It was with this shadowy sinister delivery that Max Von Sydow’s presence shone. Whether it was the inconspicuous assassin in Three Days of the Condor or the snarling SS officer in Escape to Victory, his delivery would stay with you long after you had left the cinema.

In between his touches with the Geekier side of films, there were award-winning performances in other areas. Woody Allen’s Hannah and her Sisters shows him in self-parody, and the critically acclaimed Pelle the Conqueror shows him at his greatest, as a Swedish refugee.

His Primetime Emmy Award nomination followed for Game of Thrones as Three-Eyed Raven, and he dabbled in voice work – re-enacting Vigo the Conqueror and Lor San Tekka for video games.

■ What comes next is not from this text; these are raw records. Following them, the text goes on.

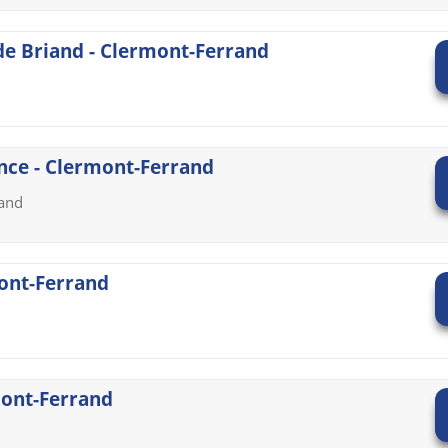
ide Briand - Clermont-Ferrand
nce - Clermont-Ferrand
rand
mont-Ferrand
mont-Ferrand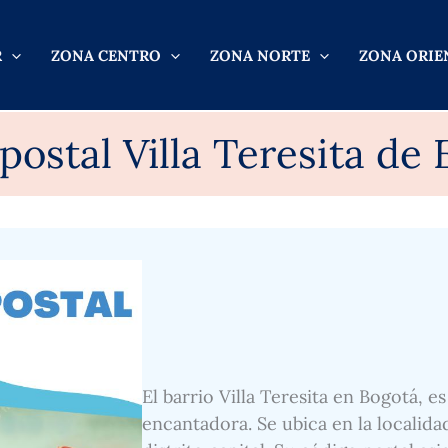
R
ZONA CENTRO
ZONA NORTE
ZONA ORIE
postal Villa Teresita de 
El barrio Villa Teresita en Bogotá, e
encantadora. Se ubica en la localida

In 2017, the Los Angeles Film Critics Association presented him with the award for Career Achievement – yet he had already started work on Thomas Vinterberg’s film Kursk, about the downed Russian nuclear submarine.

Having played Jesus, the Devil and Death’s opponent he was often asked about his views on the afterlife itself. Describing himself as a doubter in his youth, he later said that Ingmar Bergman had talked to him from the other side, but would not elaborate further.

His final film role was lined up to be Nicholas Dimitropoulos’s war drama Echoes of the Past, but the chess match was finally over.

On 8th March 2020, Max von Sydow laid down his King and left the film world with a legacy unlike any other.